# Work item:
Each record below should be returned exactly, with its pictures left out.

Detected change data
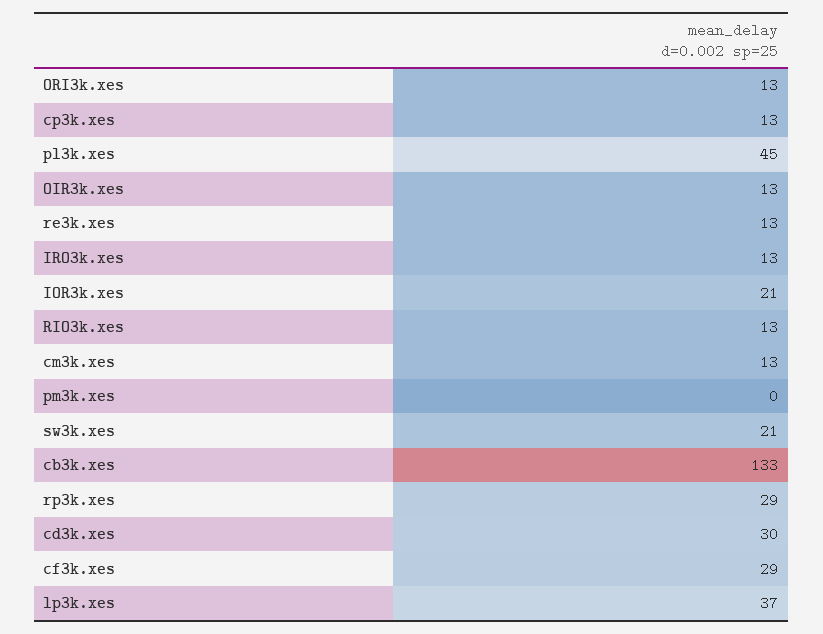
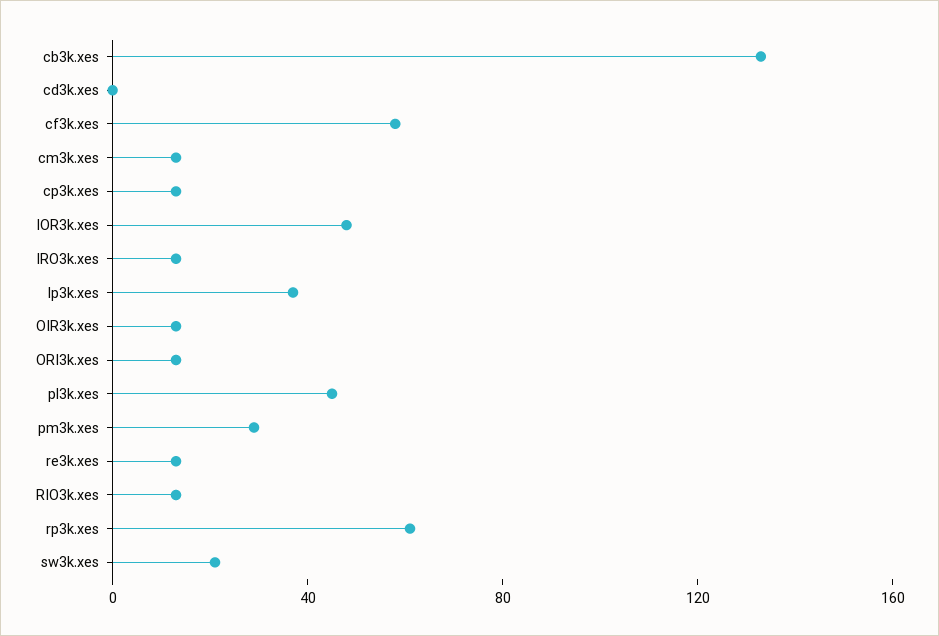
  {
    "ORI3k.xes": 13,
    "cp3k.xes": 13,
    "pl3k.xes": 45,
    "OIR3k.xes": 13,
    "re3k.xes": 13,
    "IRO3k.xes": 13,
-   "IOR3k.xes": 21,
+   "IOR3k.xes": 50,
    "RIO3k.xes": 13,
    "cm3k.xes": 13,
-   "pm3k.xes": 0,
+   "pm3k.xes": 30,
    "sw3k.xes": 21,
    "cb3k.xes": 133,
-   "rp3k.xes": 29,
+   "rp3k.xes": 60,
-   "cd3k.xes": 30,
+   "cd3k.xes": 0,
-   "cf3k.xes": 29,
+   "cf3k.xes": 60,
    "lp3k.xes": 37
  }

# Answer for this exercise:
  {
    "ORI3k.xes": 13,
    "cp3k.xes": 13,
    "pl3k.xes": 45,
    "OIR3k.xes": 13,
    "re3k.xes": 13,
    "IRO3k.xes": 13,
-   "IOR3k.xes": 21,
+   "IOR3k.xes": 50,
    "RIO3k.xes": 13,
    "cm3k.xes": 13,
-   "pm3k.xes": 0,
+   "pm3k.xes": 30,
    "sw3k.xes": 21,
    "cb3k.xes": 133,
-   "rp3k.xes": 29,
+   "rp3k.xes": 60,
-   "cd3k.xes": 30,
+   "cd3k.xes": 0,
-   "cf3k.xes": 29,
+   "cf3k.xes": 60,
    "lp3k.xes": 37
  }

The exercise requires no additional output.